Renoncer à la diapo ? Non, je l’aime bien. Alors, je vais compenser, bêtement. La prochaine fois, je repasserai la jeune femme méditant en petite tenue, comme d’habitude. Et puis tout de suite après, juste pour équilibrer, je passerai l’image ci-dessous. Rien à voir, mais je n’ai pas réussi à trouver de jeune homme méditant en string léopard.
Vous avez une autre idée ? Ou une photo de méditant mâle en string léopard ?

Illustrations : une publicité pour la marque Aubade ; et l'ancien demi d'ouverture du Stade Français, Juan Martin Hernandez, un sacré bon joueur de rugby.

lundi 8 mars 2010

Essayez de ne pas l’avoir fait…


Je me souviens, lors d’un stage de méditation, que notre instructeur nous avait fait faire un de ces trucs bizarres que seuls les instructeurs de méditation sont capables de proposer.
Il nous avait réunis tous en rond. Puis demandé de faire un pas en avant. Après quelques secondes de silence, il nous avait dit alors : « Et maintenant, essayez de ne pas avoir fait ce pas. »
Jamais entendu, ni surtout vécu (c’est toute la différence entre l’enseignement par la parole et celui par l’expérience) un truc aussi frappant sur l’inanité qu’il y a à éprouver certains regrets…

Illustration : photographie de Elliott Erwitt (merci Passou).

vendredi 19 février 2010

Vivement le printemps


J'ai bien aimé cet hiver, un vrai de vrai : du grand froid, plein de neige, du ciel gris. Maintenant, j'en ai un peu marre. L'autre jour, je me suis surpris dans la cuisine en train de me caler un moment derrière la vitre, juste dans un tout petit rayon de soleil, ma tasse de thé bien chaude à la main, en fermant les yeux comme un animal qui cherche du réconfort et de la chaleur pour son corps. Il me tarde que le soleil revienne, comme hier, avec de la douceur dans l'air, des oiseaux qui chantent. J'ai de la chance, ça va arriver, ça s'appelle le printemps. Le savoir me rend léger et content d'exister.
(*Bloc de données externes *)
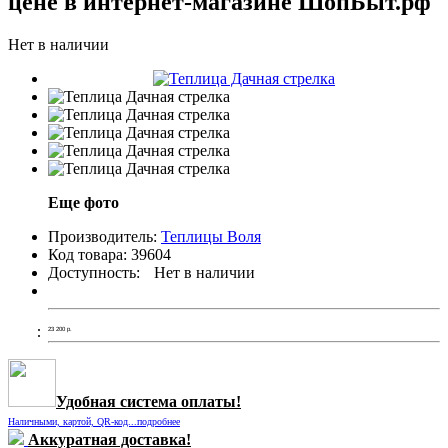
цене в интернет-магазине ШопБыт.рф
Нет в наличии
Еще фото
Производитель:
Теплицы Воля
Код товара:
39604
Доступность:
Нет в наличии
23 200
р.
Удобная система оплаты!
Наличными, картой, QR-код...подробнее
Аккуратная доставка!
Illustration : le merveilleux Amandier en fleurs, de Vincent Van Gogh, que je commente dans un de mes livres. On dit que l'amandier est le premier arbre à refleurir au sortir de l'hiver...

Post-scriptum : Psycho Actif va s'interrompre pour deux semaines. On se retrouve le lundi 8 mars ? D'ici là, savourez bien les premiers frémissements du printemps qui vient...

jeudi 18 février 2010

Délit de fuite


Je bavardais l’autre jour avec un ami du délit de fuite : que se passe-t-il dans la tête d’un automobiliste, lorsqu’il s’enfuit après avoir renversé un passant ou un cycliste ?
Peut-on en tirer des conclusions ? Généraliser sur la nature humaine ? C’est vrai que le délit de fuite a quelque chose de glauque et de troublant. Il semble donner raison aux pessimistes sur la nature humaine. Il a presque toujours lieu lorsque l’accident s'est produit sans témoins : il n’est pas seulement un réflexe (on fuit par peur de la « punition ») mais aussi un calcul (on fuit aussi par espoir de ne pas être justement identifié). Et c’est cette dimension de calcul qui est moche.
Je me souviens d’avoir été très perturbé, alors que j’étais étudiant, par un fait divers rapporté dans La Dépêche du Midi : un joueur du Stade Toulousain avait un soir renversé un cycliste et s’était enfui. Comment un type si courageux sur le gazon avait-il pu se montrer si lâche sur le bitume ? À l'époque, ça m’avait déconcerté. Aujourd’hui, je sais que nous sommes tous exposés à ça. La peur et la lâcheté peuvent lézarder nos valeurs. Notre personnalité ne peut prédire nos comportements que si les circonstances sont calmes ou habituelles. Si nous sommes bousculés, les prédictions sur ce que nous ferons sont plus incertaines.
Des solutions ? Oui, je pense qu’il y en a : notamment du côté de la psychologie positive et de l’éducation en général. Inlassablement éduquer aux valeurs d’entraide et d’altruisme, en parler, en discuter, les mettre en œuvre sur de tout petits moments du quotidien… Que faire de mieux ?

Illustration : Les Pas perdus, de Jean Dubuffet, 1979.